Ailemizin araştırmacı gezgici yani ben bu Pazar ki rotamızı Familiengarten Eberswalde(Eberswalde Aile Bahçesi) olarak belirledim. Berlin'den yaklaşık 50 km uzaklıktaki bu park Eberswalde şehrinde bulunuyor.
Öğlen gibi düştük yollara, şansımıza hava da güzeldi. Şanser'in uykusu olduğundan arabayı ben kullandım, hem de ilk kez navigasyon eşliğinde...
Parka giriş ücretli, büyükler için 2 Euro, 3 yaşından büyük çocuklar için 1 Euro. Park kuzey Avrupa'nın en eski kanalı olan Finow Kanalı'nın kenarında bulunuyor, bu kanal 400 yıl önce inşa edilmiş. Parka girince ilk dikkatimizi çeken dev kaydırak oluyor. 8 yaşından büyük çocukların kullanabileceği oldukça yüksek ve dik bir kaydırak. Kaydıraktan hemen sonra model tren yer alıyor.

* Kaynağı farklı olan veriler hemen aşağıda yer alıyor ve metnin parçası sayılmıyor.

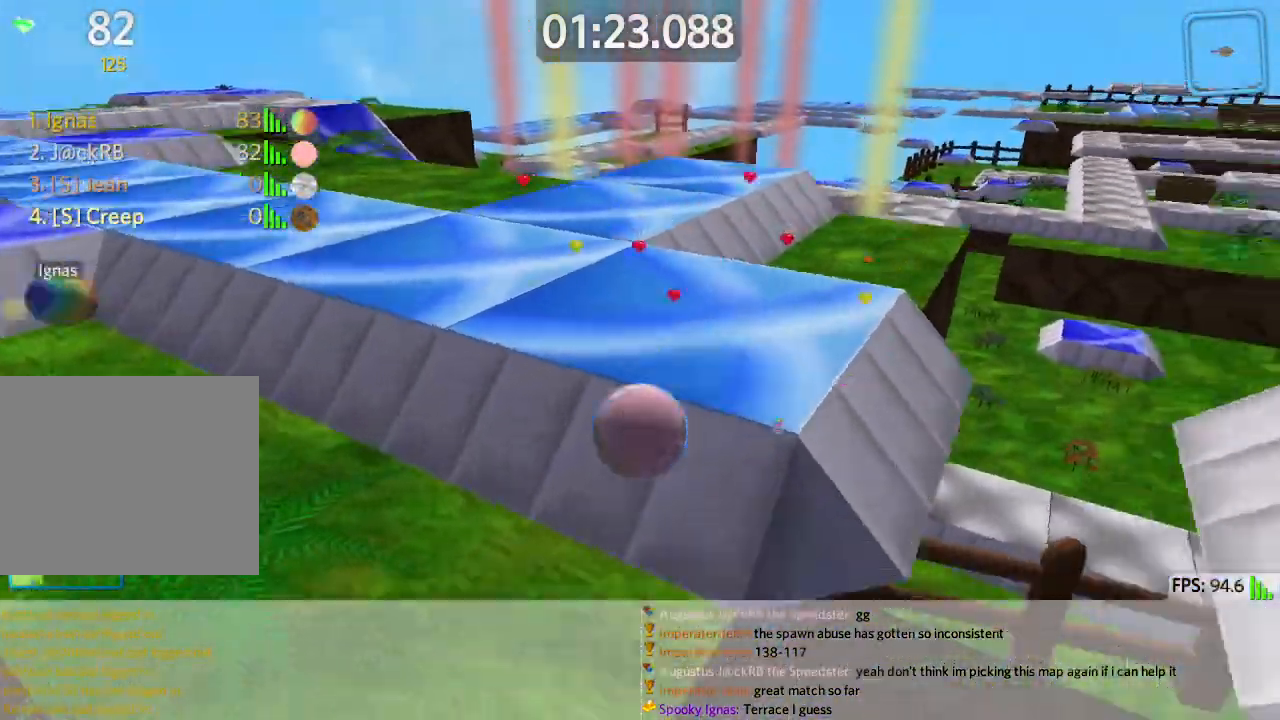
{"keys": ["s"], "events": [[267, "w", "up"], [350, "s", "down"], [433, "d", "up"]]}
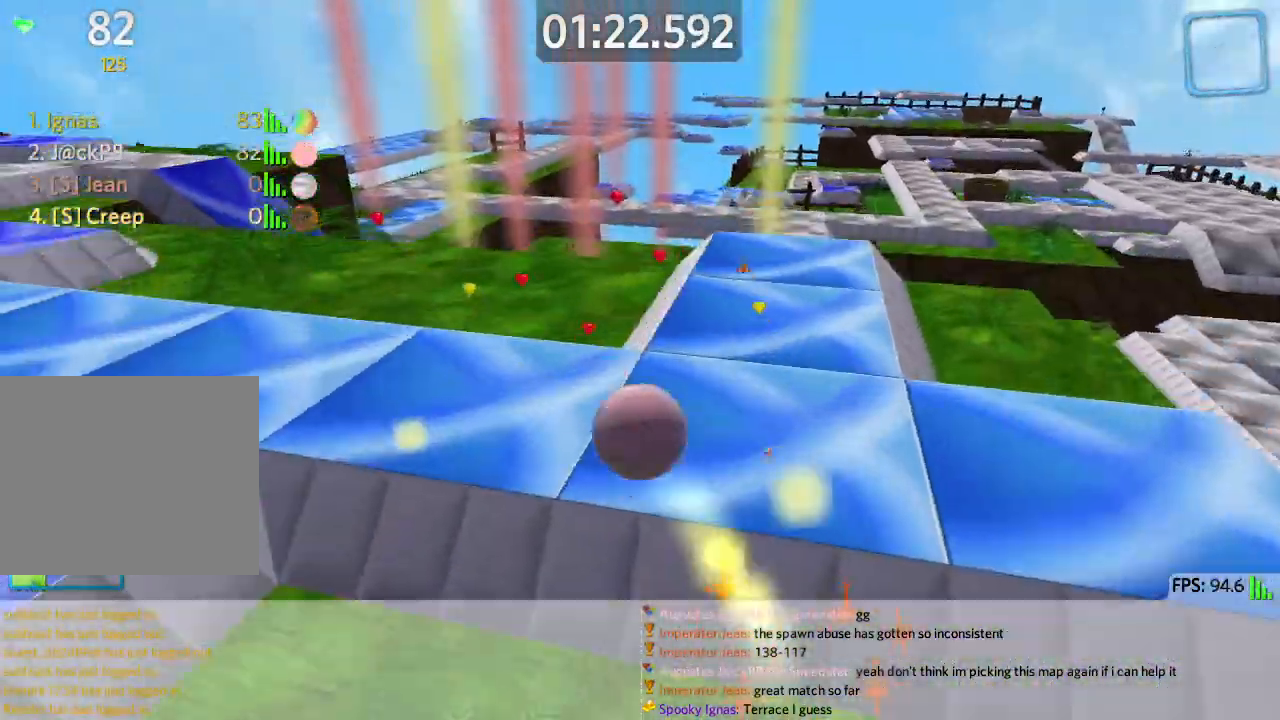
{"keys": ["d", "w"], "events": [[67, "d", "down"], [150, "s", "up"], [233, "w", "down"]]}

Bu vincin merdivenlerinden 30 metre yüksekliğe çıkılabiliyor.
Park, bana modern sanatlar parkı çağrışımı yaptı. Aletler alışılmışın dışında idi, açıkçası bir çocuk parkı için biraz kasvetli buldum.
Ağaçta neredeyse yapraktan çok elma kalmıştı.

Bu dev cep saati 1999 yılında Guiness rekorlar kitabına girmiş ve tam 20 ton ağırlığındaymış. Maalesef teknik bir arızadan dolayı çalışmıyordu.

Birbirinden farklı bisikletlerin olduğu bu alan Dila'nın çok hoşuna gitti. Bir de deniz bisikletini çok sevmiş kızımız.
Şanser'le ben park için bir değerlendirme yaptık ve 5 üzerinden 2 verdik.

25 Eylül 2008 Perşembe

Atta Gidiyoruz

Posted by Picasa
Sena'da hepimiz gibi gezmeyi çok seviyor. Zaten genelde kapının önünde, ayakkabılarla oynarken buluyorum onu. Kapı açıldığı anda poposunun üzerinde seke seke dışarı fırlayıveriyor.
Bu aralar epey bir hareketlendi, yürüme isteği var. 'Gak gak' diyerek bir yere tutunup ayağa kalkabiliyor, koltuğa çıkabiliyor.
Minik kuzum hepimiz yürümeni dört gözle bekliyoruz...

21 Eylül 2008 Pazar

Sena Kamış İle İçmeye Başladı/Welt Kinder Tag





Sena dün ilk kez kamış ile su içmeyi başardı. Daha önceki denemelerimiz başarısızlıkla sonuçlanmıştı.Dün de önce üfledi, sonra kendi kendine güldü. Dila ve benim üflemeyeceksin, hüpppp diye çekeceksin tezahüratlarımız karşısında kamışla içmeyi başardı. O kadar çok hoşuna gitmiş olmalı ki dünden beri herşeyi kamışla içiyor. Bu sabah kahvaltıda da portakal suyunu kamışla içti...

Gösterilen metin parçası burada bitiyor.